I'm looking for a way to programatically identify if an image is likely to be a photograph vs an illustration/logo/diagram. The images are always JPEG's so I can't use the format metadata on it's own to differentiate (I've also looked at using the dimensions too but that hasn't helped in the scenario I'm working with where they are all of a similar ratio, they are also typically stripped of camera metadata already).
Specifically I want a way to screen out the <10% of images I come across which are not photographs, though the approach doesn't need to be full proof (if it works ~9 times out of 10, that would be a significant improvement over doing nothing).
I don't mind what programming language or platform a solution uses. It would be ideal to be able to use an existing high level library or an easily implementable (i.e. as few LoC as possible ;) low level approach that could be replicated in multiple languages. I'd also appreciate being pointed at examples of open source projects that do this, even if what they do is hacky.
I haven't had a great deal of luck searching for techniques for doing this.

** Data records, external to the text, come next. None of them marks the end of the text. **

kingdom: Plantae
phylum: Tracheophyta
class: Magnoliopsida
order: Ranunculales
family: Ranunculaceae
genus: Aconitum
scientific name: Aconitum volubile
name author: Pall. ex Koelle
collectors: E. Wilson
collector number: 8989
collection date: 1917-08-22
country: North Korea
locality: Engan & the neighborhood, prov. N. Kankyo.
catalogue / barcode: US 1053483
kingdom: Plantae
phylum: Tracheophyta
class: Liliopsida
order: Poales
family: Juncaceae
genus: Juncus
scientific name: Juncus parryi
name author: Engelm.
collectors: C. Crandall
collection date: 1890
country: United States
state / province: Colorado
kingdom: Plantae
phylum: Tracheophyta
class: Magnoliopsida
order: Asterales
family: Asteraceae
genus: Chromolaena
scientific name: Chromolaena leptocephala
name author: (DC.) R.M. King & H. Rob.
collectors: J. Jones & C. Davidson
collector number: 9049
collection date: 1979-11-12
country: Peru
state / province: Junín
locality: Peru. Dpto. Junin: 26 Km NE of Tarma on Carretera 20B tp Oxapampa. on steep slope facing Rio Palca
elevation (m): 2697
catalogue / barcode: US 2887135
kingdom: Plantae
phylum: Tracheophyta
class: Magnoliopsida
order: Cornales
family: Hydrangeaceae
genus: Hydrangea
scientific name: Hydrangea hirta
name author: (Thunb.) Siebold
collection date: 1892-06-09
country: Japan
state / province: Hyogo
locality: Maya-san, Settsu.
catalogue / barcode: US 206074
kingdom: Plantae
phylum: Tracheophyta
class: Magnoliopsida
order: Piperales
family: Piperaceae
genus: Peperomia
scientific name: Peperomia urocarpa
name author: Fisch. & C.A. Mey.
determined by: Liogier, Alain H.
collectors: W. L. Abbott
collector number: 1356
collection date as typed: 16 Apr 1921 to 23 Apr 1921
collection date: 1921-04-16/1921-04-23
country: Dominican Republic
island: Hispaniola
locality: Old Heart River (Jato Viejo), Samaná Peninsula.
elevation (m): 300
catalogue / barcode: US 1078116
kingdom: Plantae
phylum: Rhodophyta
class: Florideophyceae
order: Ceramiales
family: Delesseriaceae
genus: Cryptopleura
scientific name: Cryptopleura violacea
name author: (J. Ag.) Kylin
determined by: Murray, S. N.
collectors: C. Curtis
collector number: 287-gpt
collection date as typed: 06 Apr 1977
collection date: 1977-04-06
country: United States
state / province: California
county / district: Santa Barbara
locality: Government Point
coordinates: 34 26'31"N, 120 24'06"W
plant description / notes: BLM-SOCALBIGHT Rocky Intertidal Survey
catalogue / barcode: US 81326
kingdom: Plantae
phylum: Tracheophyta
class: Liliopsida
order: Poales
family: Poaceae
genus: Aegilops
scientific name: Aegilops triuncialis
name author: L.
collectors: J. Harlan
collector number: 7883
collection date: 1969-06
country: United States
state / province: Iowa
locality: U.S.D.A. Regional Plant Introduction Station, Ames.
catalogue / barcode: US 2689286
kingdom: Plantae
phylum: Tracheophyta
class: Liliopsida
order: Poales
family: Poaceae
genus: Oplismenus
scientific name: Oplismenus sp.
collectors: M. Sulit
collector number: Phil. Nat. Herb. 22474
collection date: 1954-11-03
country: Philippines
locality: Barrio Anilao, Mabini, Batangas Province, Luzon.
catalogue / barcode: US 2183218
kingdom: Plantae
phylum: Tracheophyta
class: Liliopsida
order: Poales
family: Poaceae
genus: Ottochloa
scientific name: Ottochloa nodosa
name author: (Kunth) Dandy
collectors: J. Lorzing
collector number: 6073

I note a number of search engines provide this option when searching through images, with varying degrees of success.
NB: I'm getting existing images from a range of sources, this is being done for R&D purposes and is in compliance with local copyright laws (before anyone asks).
If there aren't any libraries to do this I might end up writing one (maybe estimating probability based on max unique colours, solid blocks of colour, etc) but I'm hoping someone has published something useable for this already and I just haven't found it!